START Entries provided

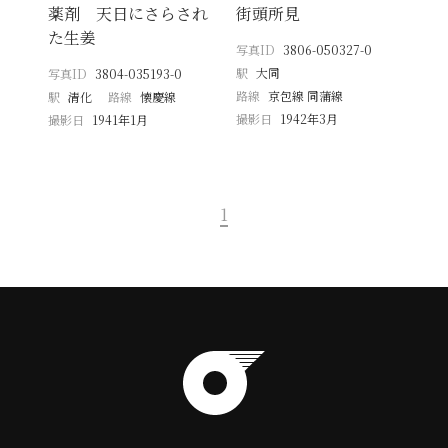
薬剤 天日にさらされ
街頭所見
た生姜
写真ID
3806-050327-0
駅
大同
写真ID
3804-035193-0
路線
京包線 同蒲線
駅
清化
路線
懐慶線
撮影日
1942年3月
撮影日
1941年1月
1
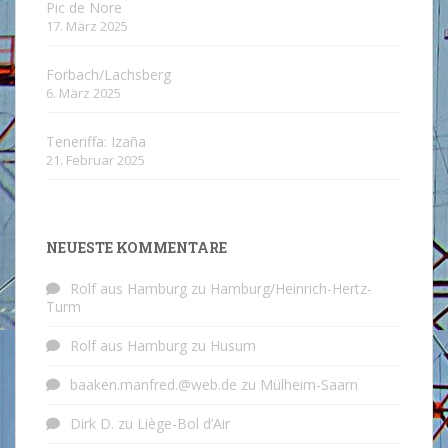
Pic de Nore
17. März 2025
Forbach/Lachsberg
6. März 2025
Teneriffa: Izaña
21. Februar 2025
NEUESTE KOMMENTARE
Rolf aus Hamburg
zu
Hamburg/Heinrich-Hertz-
Turm
Rolf aus Hamburg
zu
Husum
baaken.manfred.@web.de
zu
Mülheim-Saarn
Dirk D.
zu
Liège-Bol d’Air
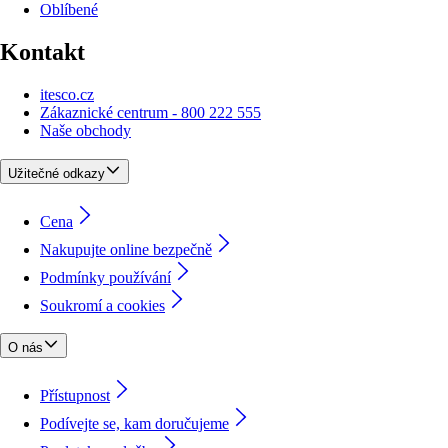
Oblíbené
Kontakt
itesco.cz
Zákaznické centrum - 800 222 555
Naše obchody
Užitečné odkazy
Cena
Nakupujte online bezpečně
Podmínky používání
Soukromí a cookies
O nás
Přístupnost
Podívejte se, kam doručujeme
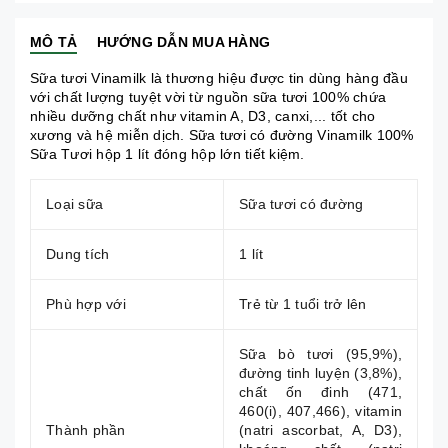
MÔ TẢ
HƯỚNG DẪN MUA HÀNG
Sữa tươi Vinamilk
là thương hiệu được tin dùng hàng đầu
với chất lượng tuyệt vời từ nguồn
sữa tươi
100% chứa
nhiều dưỡng chất như vitamin A, D3, canxi,... tốt cho
xương và hệ miễn dịch. Sữa tươi có đường Vinamilk 100%
Sữa Tươi hộp 1 lít đóng hộp lớn tiết kiệm.
Loại sữa
Sữa tươi có đường
Dung tích
1 lít
Phù hợp với
Trẻ từ 1 tuổi trở lên
Sữa bò tươi (95,9%),
đường tinh luyện (3,8%),
chất ốn đinh (471,
460(i), 407,466), vitamin
Thành phần
(natri ascorbat, A, D3),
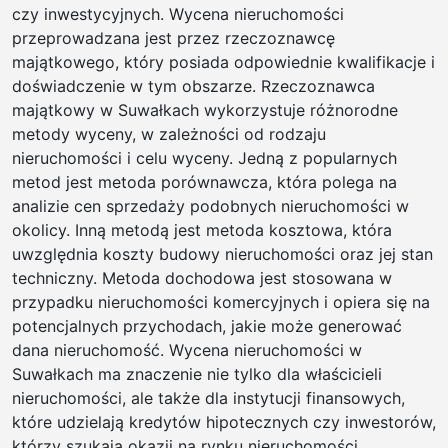
czy inwestycyjnych. Wycena nieruchomości
przeprowadzana jest przez rzeczoznawcę
majątkowego, który posiada odpowiednie kwalifikacje i
doświadczenie w tym obszarze. Rzeczoznawca
majątkowy w Suwałkach wykorzystuje różnorodne
metody wyceny, w zależności od rodzaju
nieruchomości i celu wyceny. Jedną z popularnych
metod jest metoda porównawcza, która polega na
analizie cen sprzedaży podobnych nieruchomości w
okolicy. Inną metodą jest metoda kosztowa, która
uwzględnia koszty budowy nieruchomości oraz jej stan
techniczny. Metoda dochodowa jest stosowana w
przypadku nieruchomości komercyjnych i opiera się na
potencjalnych przychodach, jakie może generować
dana nieruchomość. Wycena nieruchomości w
Suwałkach ma znaczenie nie tylko dla właścicieli
nieruchomości, ale także dla instytucji finansowych,
które udzielają kredytów hipotecznych czy inwestorów,
którzy szukają okazji na rynku nieruchomości.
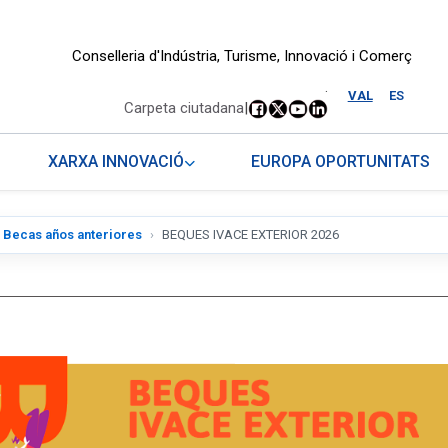
Conselleria d'Indústria, Turisme, Innovació i Comerç
.
VAL
ES
Carpeta ciutadana
|
XARXA INNOVACIÓ
EUROPA OPORTUNITATS
Becas años anteriores
BEQUES IVACE EXTERIOR 2026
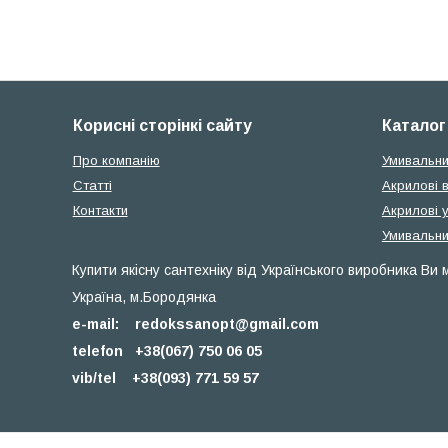
Корисні сторінкі сайту
Каталог
Про компанію
Умивальни
Статті
Акрилові 
Контакти
Акрилові 
Умивальни
Купити якісну сантехніку від Українського виробника Ви
Україна, м.Бородянка
e-mail:
redokssanopt@gmail.com
telefon +38(067) 750 06 05
vib/tel
+38(093) 771 59 57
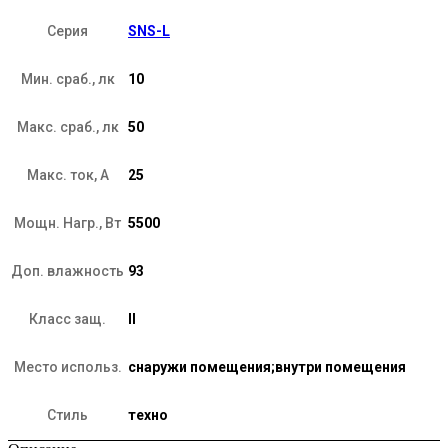
Серия
SNS-L
Мин. сраб., лк
10
Макс. сраб., лк
50
Макс. ток, А
25
Мощн. Нагр., Вт
5500
Доп. влажность
93
Класс защ.
II
Место использ.
снаружи помещения;внутри помещения
Стиль
техно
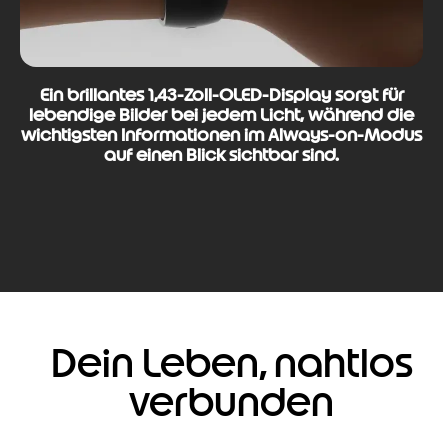
Ein brillantes 1,43-Zoll-OLED-Display sorgt für
lebendige Bilder bei jedem Licht, während die
wichtigsten Informationen im Always-on-Modus
auf einen Blick sichtbar sind.
Dein Leben, nahtlos
verbunden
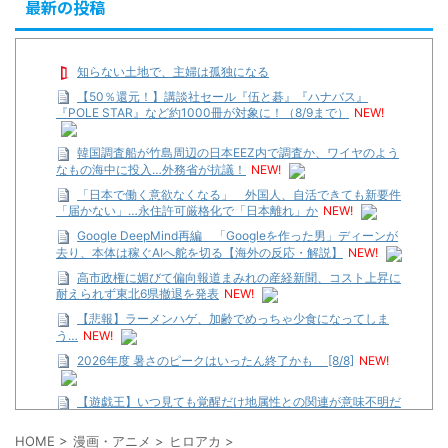
最新の投稿
知らない土地で、主婦は孤独になる
【50％還元！】講談社セール『伍と碁』『ハナバス』
『POLE STAR』など約1000冊が対象に！（8/9まで）
NEW!
韓国調査船が竹島周辺の日本EEZ内で調査か、ワイヤのよう
なもの海中に投入…外務省が抗議！
NEW!
「日本で働く意欲なくなる」 外国人、自活できても新要件
「届かない」…永住許可厳格化で「日本離れ」か
NEW!
Google DeepMind再編 「Googleを作った男」ディーンが
去り、本体は稼ぐAIへ舵を切る【海外の反応・解説】
NEW!
高市政権に媚びて偏向報道まみれの産経新聞、コスト上昇に
耐えられず東北6県撤退を発表
NEW!
【悲報】ラーメンハゲ、加齢でめっちゃ少食になってしま
う…
NEW!
2026年度 暑さのピークはいったん終了かも [8/8]
NEW!
【遊戯王】いつ見ても覚醒だけ地属性との関連が意味不明だ
な…
HOME
>
漫画・アニメ
>
ヒロアカ
>
…背が高い娘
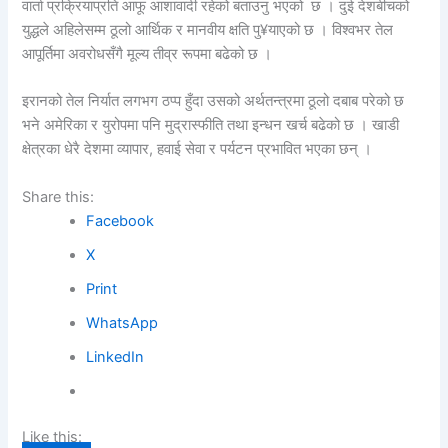
वार्ता प्रक्रियाप्रति आफू आशावादी रहेको बताउनु भएको छ । दुई देशबीचको
युद्धले अहिलेसम्म ठूलो आर्थिक र मानवीय क्षति पु¥याएको छ । विश्वभर तेल
आपूर्तिमा अवरोधसँगै मूल्य तीव्र रूपमा बढेको छ ।
इरानको तेल निर्यात लगभग ठप्प हुँदा उसको अर्थतन्त्रमा ठूलो दबाब परेको छ
भने अमेरिका र युरोपमा पनि मुद्रास्फीति तथा इन्धन खर्च बढेको छ । खाडी
क्षेत्रका धेरै देशमा व्यापार, हवाई सेवा र पर्यटन प्रभावित भएका छन् ।
Share this:
Facebook
X
Print
WhatsApp
LinkedIn
Like this:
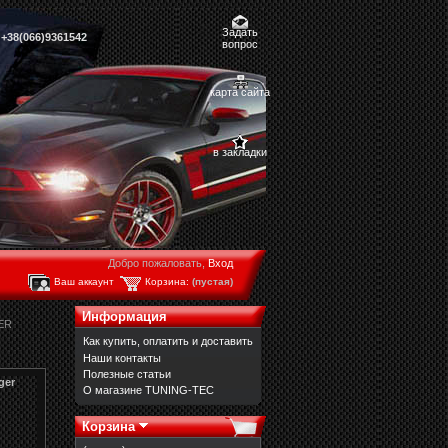
Задать
,
+38(066)9361542
вопрос
карта сайта
в закладки
Добро пожаловать,
Вход
Ваш аккаунт
Корзина:
(пустая)
Информация
ER
Как купить, оплатить и доставить
Наши контакты
Полезные статьи
ger
О магазине TUNING-TEC
Корзина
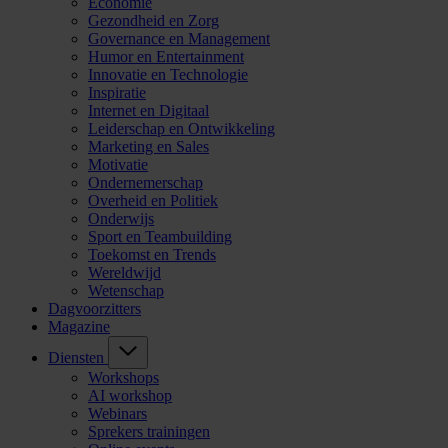
Economie
Gezondheid en Zorg
Governance en Management
Humor en Entertainment
Innovatie en Technologie
Inspiratie
Internet en Digitaal
Leiderschap en Ontwikkeling
Marketing en Sales
Motivatie
Ondernemerschap
Overheid en Politiek
Onderwijs
Sport en Teambuilding
Toekomst en Trends
Wereldwijd
Wetenschap
Dagvoorzitters
Magazine
Diensten
Workshops
AI workshop
Webinars
Sprekers trainingen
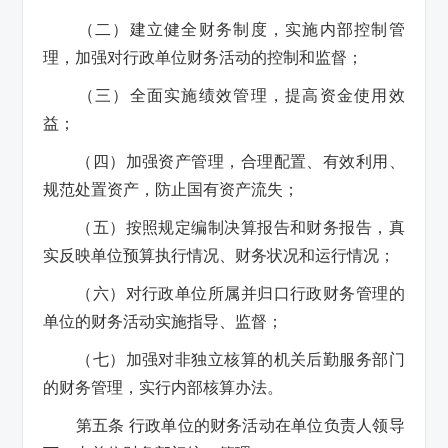
（二）建立健全财务制度，实施内部控制管
理，加强对行政单位财务活动的控制和监督；
（三）全面实施绩效管理，提高资金使用效
益；
（四）加强资产管理，合理配置、有效利用、
规范处置资产，防止国有资产流失；
（五）按照规定编制决算报告和财务报告，真
实反映单位预算执行情况、财务状况和运行情况；
（六）对行政单位所属并归口行政财务管理的
单位的财务活动实施指导、监督；
（七）加强对非独立核算的机关后勤服务部门
的财务管理，实行内部核算办法。
第五条 行政单位的财务活动在单位负责人领导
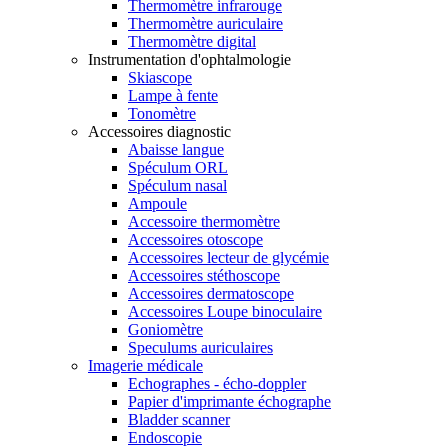
Thermomètre infrarouge
Thermomètre auriculaire
Thermomètre digital
Instrumentation d'ophtalmologie
Skiascope
Lampe à fente
Tonomètre
Accessoires diagnostic
Abaisse langue
Spéculum ORL
Spéculum nasal
Ampoule
Accessoire thermomètre
Accessoires otoscope
Accessoires lecteur de glycémie
Accessoires stéthoscope
Accessoires dermatoscope
Accessoires Loupe binoculaire
Goniomètre
Speculums auriculaires
Imagerie médicale
Echographes - écho-doppler
Papier d'imprimante échographe
Bladder scanner
Endoscopie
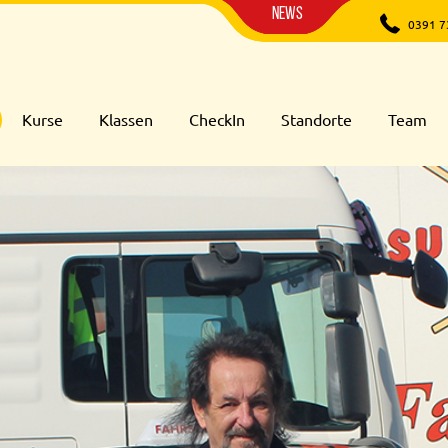
News
0391 7
Kurse
Klassen
CheckIn
Standorte
Team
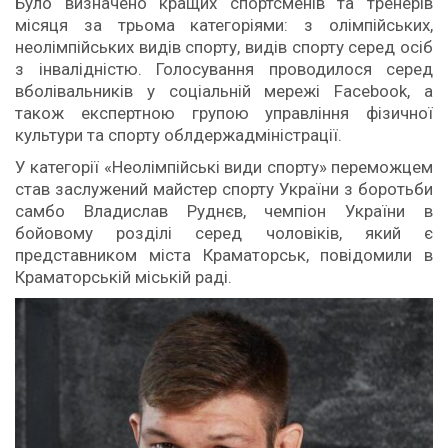
Було визначено кращих спортсменів та тренерів
місяця за трьома категоріями: з олімпійських,
неолімпійських видів спорту, видів спорту серед осіб
з інвалідністю. Голосування проводилося серед
вболівальників у соціальній мережі Facebook, а
також експертною групою управління фізичної
культури та спорту облдержадміністрації.
У категорії «Неолімпійські види спорту» переможцем
став заслужений майстер спорту України з боротьби
самбо Владислав Руднєв, чемпіон України в
бойовому розділі серед чоловіків, який є
представником міста Краматорськ, повідомили в
Краматорській міській раді.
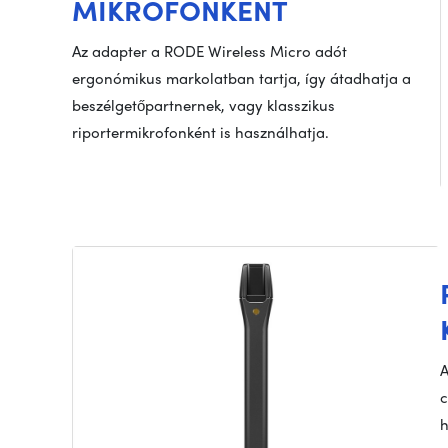
MIKROFONKÉNT
Az adapter a RODE Wireless Micro adót
ergonómikus markolatban tartja, így átadhatja a
beszélgetőpartnernek, vagy klasszikus
riportermikrofonként is használhatja.
A
c
h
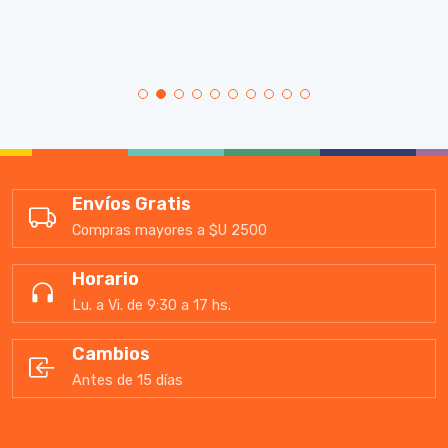
Envíos Gratis
Compras mayores a $U 2500
Horario
Lu. a Vi. de 9:30 a 17 hs.
Cambios
Antes de 15 días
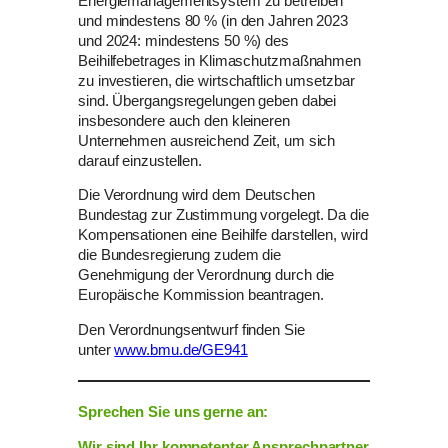
Energiemanagementsystem zu betreiben
und mindestens 80 % (in den Jahren 2023
und 2024: mindestens 50 %) des
Beihilfebetrages in Klimaschutzmaßnahmen
zu investieren, die wirtschaftlich umsetzbar
sind. Übergangsregelungen geben dabei
insbesondere auch den kleineren
Unternehmen ausreichend Zeit, um sich
darauf einzustellen.
Die Verordnung wird dem Deutschen
Bundestag zur Zustimmung vorgelegt. Da die
Kompensationen eine Beihilfe darstellen, wird
die Bundesregierung zudem die
Genehmigung der Verordnung durch die
Europäische Kommission beantragen.
Den Verordnungsentwurf finden Sie
unter
www.bmu.de/GE941
Sprechen Sie uns gerne an:
Wir sind Ihr kompetenter Ansprechpartner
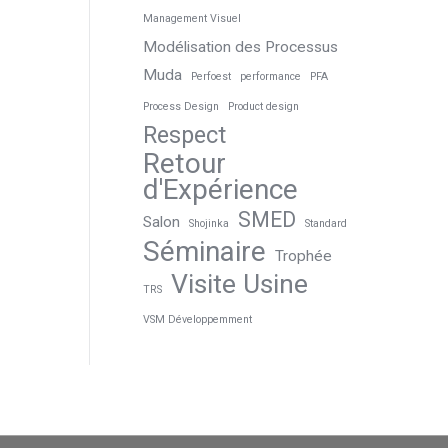
Management Visuel
Modélisation des Processus
Muda
Perfoest
performance
PFA
Process Design
Product design
Respect
Retour
d'Expérience
SMED
Salon
Shojinka
Standard
Séminaire
Trophée
Visite Usine
TRS
VSM Développemment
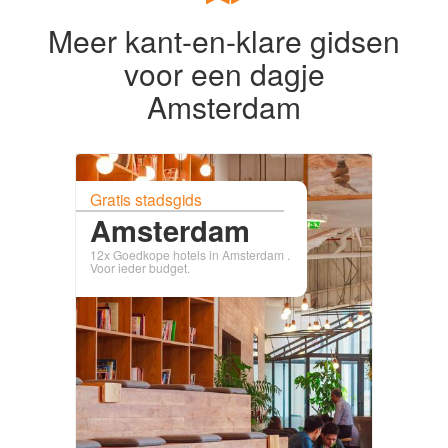
Meer kant-en-klare gidsen
voor een dagje
Amsterdam
Gratis stadsgids
Amsterdam
12x Goedkope hotels in Amsterdam .
Voor ieder budget.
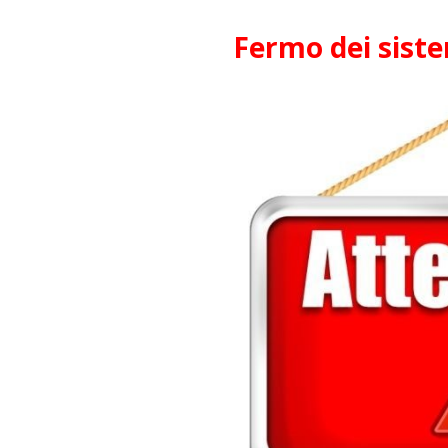
Fermo dei siste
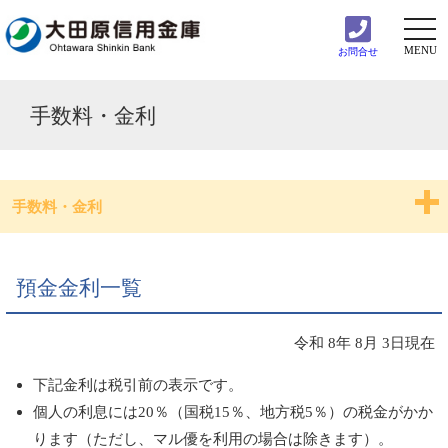
togg
navi
MENU
お問合せ
手数料・金利
手数料・金利
手数料一覧
預金金利一覧
預金金利一覧
令和 8年 8月 3日現在
ローン金利一覧
下記金利は税引前の表示です。
個人の利息には20％（国税15％、地方税5％）の税金がかか
ります（ただし、マル優を利用の場合は除きます）。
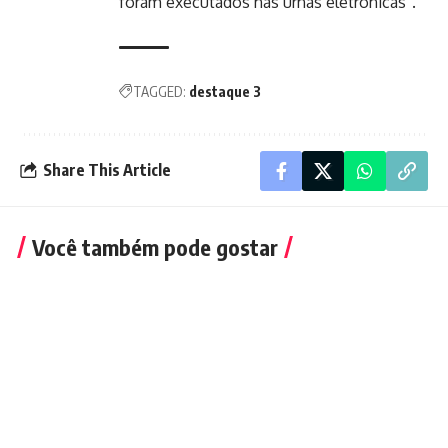
foram executados nas urnas eletrônicas”.
TAGGED:
destaque 3
Share This Article
Você também pode gostar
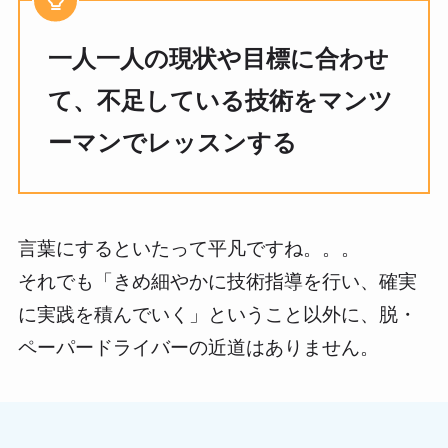
一人一人の現状や目標に合わせ
て、不足している技術をマンツ
ーマンでレッスンする
言葉にするといたって平凡ですね。。。
それでも「きめ細やかに技術指導を行い、確実
に実践を積んでいく」ということ以外に、脱・
ペーパードライバーの近道はありません。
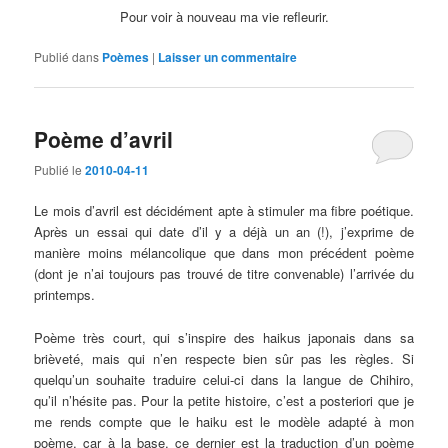
Pour voir à nouveau ma vie refleurir.
Publié dans
Poèmes
|
Laisser un commentaire
Poème d’avril
Publié le
2010-04-11
Le mois d’avril est décidément apte à stimuler ma fibre poétique.
Après un essai qui date d’il y a déjà un an (!), j’exprime de
manière moins mélancolique que dans mon précédent poème
(dont je n’ai toujours pas trouvé de titre convenable) l’arrivée du
printemps.
Poème très court, qui s’inspire des haikus japonais dans sa
brièveté, mais qui n’en respecte bien sûr pas les règles. Si
quelqu’un souhaite traduire celui-ci dans la langue de Chihiro,
qu’il n’hésite pas. Pour la petite histoire, c’est a posteriori que je
me rends compte que le haiku est le modèle adapté à mon
poème, car à la base, ce dernier est la traduction d’un poème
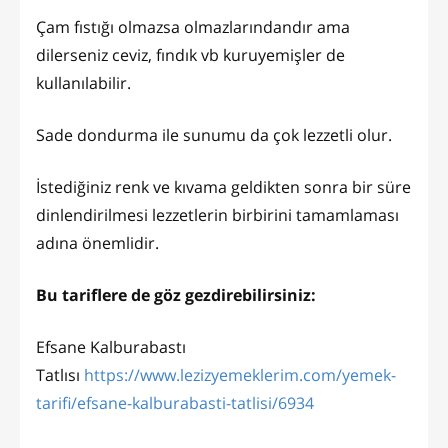
Çam fıstığı olmazsa olmazlarındandır ama
dilerseniz ceviz, fındık vb kuruyemişler de
kullanılabilir.
Sade dondurma ile sunumu da çok lezzetli olur.
İstediğiniz renk ve kıvama geldikten sonra bir süre
dinlendirilmesi lezzetlerin birbirini tamamlaması
adına önemlidir.
Bu tariflere de göz gezdirebilirsiniz:
Efsane Kalburabastı
Tatlısı
https://www.lezizyemeklerim.com/yemek-
tarifi/efsane-kalburabasti-tatlisi/6934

END Entries provided

### Task item
Check each line of the listing above for the string "đường" and return those that contain it.

### Solved exercise
xương và hệ miễn dịch. Sữa tươi có đường Vinamilk 100%
Sữa tươi có đường
đường tinh luyện (3,8%),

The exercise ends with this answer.